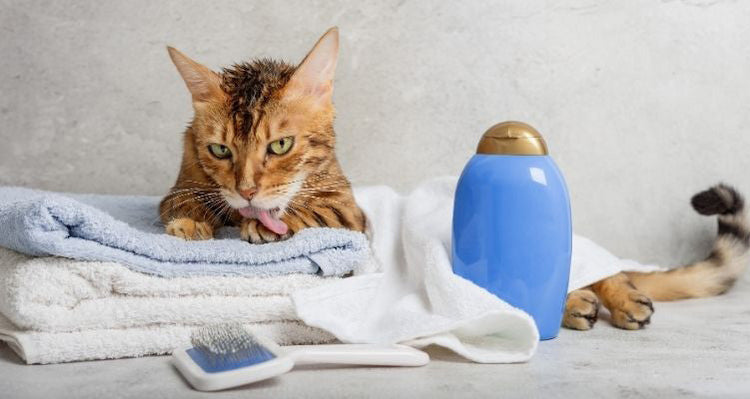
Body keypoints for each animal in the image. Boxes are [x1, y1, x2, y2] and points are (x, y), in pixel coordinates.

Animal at [161, 27, 368, 244]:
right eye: (220, 150)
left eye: (281, 144)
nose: (246, 192)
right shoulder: (181, 183)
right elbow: (183, 201)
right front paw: (191, 221)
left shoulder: (347, 207)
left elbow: (318, 212)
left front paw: (265, 225)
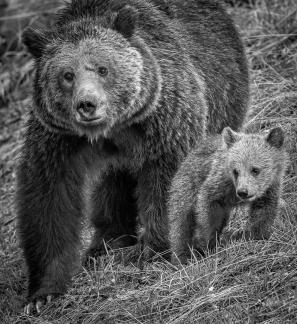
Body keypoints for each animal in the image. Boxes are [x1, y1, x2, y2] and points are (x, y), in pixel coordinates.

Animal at [16, 0, 247, 312]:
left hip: (224, 99)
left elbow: (170, 182)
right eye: (67, 75)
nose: (87, 104)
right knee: (110, 187)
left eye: (103, 69)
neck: (112, 130)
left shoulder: (165, 120)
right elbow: (49, 203)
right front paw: (43, 293)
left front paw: (157, 250)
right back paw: (106, 243)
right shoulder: (57, 141)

> **WHAT TO WORK ON**
When the string "elbow" appears in a line of the records above, that line is to be copied.

> **EXERCISE OUTPUT**
right elbow: (183, 201)
left elbow: (318, 212)
left elbow: (170, 182)
right elbow: (49, 203)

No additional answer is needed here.